30. September: Universal Studios - ein Blick hinter die Kulissen?

Heute steht etwas typisch Amerikanisches auf dem Programm: Ein Besuch der Universal Studios in Hollywood. Rieke, die deutsche Austauschschülerin, begleitet uns. Auf dem Gelände angekommen, müssen wir erst einmal kräftig löhnen: Der Eintritt beträgt 61 Dollar pro Person, wobei die Parkgebühr noch nicht inbegriffen ist, dafür werden noch einmal 10 Dollar extra fällig. Man stelle sich einmal vor, man kommt hier als fünfköpfige Familie her, da wird man aber ganz schnell arm... und dazu kommt ja noch das Essen. Naja, egal... once in a lifetime, gell?Finanziell erleichtert stürzen wir uns ins Getümmel. Zunächst ist uns nach Gruseln zumute. Das House of Horrors scheint uns dafür bestens geeignet. Allerdings müssen wir schnell feststellen, daß diese Attraktion etaws mau ist. Lediglich am Ende wird einem ein wenig unwohl, wenn echte Menschen in Horrorfilmkostümen mit Kettensägen und Beilen auf einen einstürzen. Da erschallt so manch schriller Schrei durch die Grotten.

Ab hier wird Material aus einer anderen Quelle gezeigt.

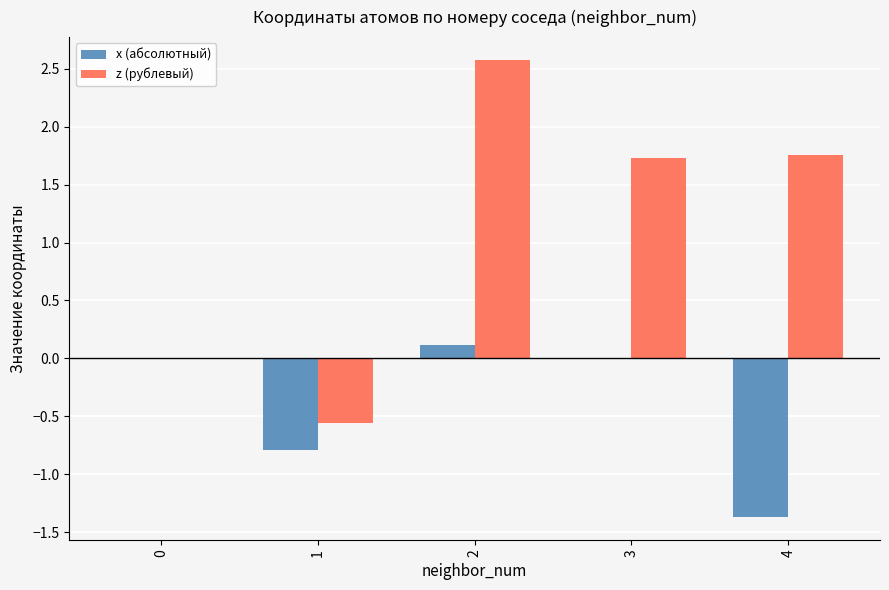

Which series has the largest total across all categories?

z (рублевый)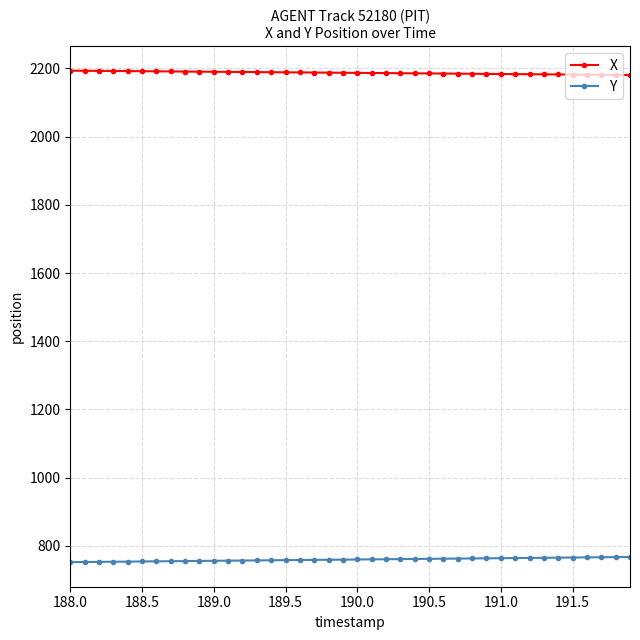

Which series has the largest total across all categories?

X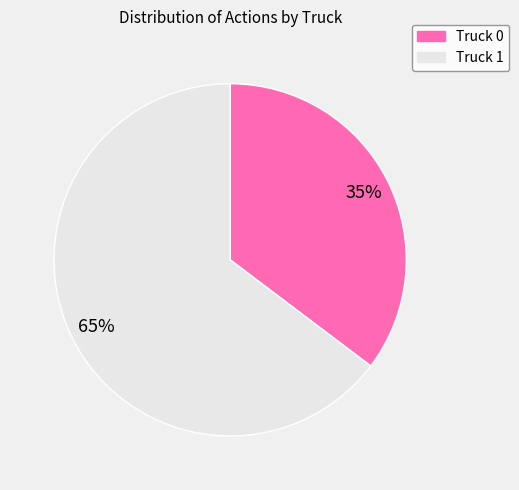

Approximately how many times larger is the value at Truck 0 compared to Truck 1?

0.5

Nach dem seichten Beginn entscheiden wir uns für drei der insgesamt acht Hauptattraktionen. Alles können wir leider nicht schaffen, da die Zeit bereits etwas fortgeschritten ist und sich vor den Shows immer Warteschlangen bilden. Unsere Wahl fällt auf 3D-Shows mit Shrek und dem Terminator und eine Live-Bühnenshow in den Kulissen des Films "Waterworld", der damals mit Kevin Costner floppte. Die Show mit echten Jetskis, vielen Stunteinlagen und ordentlich Spezialeffekten gehört zu den besseren Attraktionen des Tages. Die 3D-Shows mit Spezialbrille sind nicht übel, man könnte wirklich denken, man wäre Teil der Szenerie.
Als Highlight des Tages unternehmen wir eine Fahrt mit der Studiobahn, die uns durch die Kulissenlandschaft der Studios führt. Man kommt vorbei an verschiedenen Hallen (Sets), in denen einige der Fernsehserien und Filme gedreht werden. So passieren wir beispielsweise den Set von CSI. Klingt cool, besonders da wir diese Serie wirklich gerne gucken, aber man sieht lediglich das Exterieur. Also leider nicht wirklich spannend. Das Beste an der Rundfahrt ist der Turn durch die Wysteria-Lane, die von den "Desperate Housewives" bewohnt wird.
Leider treffen wir keine der Damen, und wir dürfen auch keinen Fuß auf die berühmte Straße setzen. Alles in allem muß man sagen, daß die Studios eindeutig mehr auf Kinder ausgelegt sind und daß die 60 Dollar wirklich zu teuer sind für das, was einem letztendlich geboten wird. Wir sind mit einer anderen Erwartung hierher gekommen, da wir dachten, daß auf mehr Filmszenen Bezug genommen und mehr Hintergrundinformationen angeboten würden - die gibt es dann möglicherweise für noch einmal für sage und schreibe 48 Dollar mehr... Im Nachhinein wären wir vielleicht doch besser nach Disneyland gefahren, da weiß man eher, was man bekommt.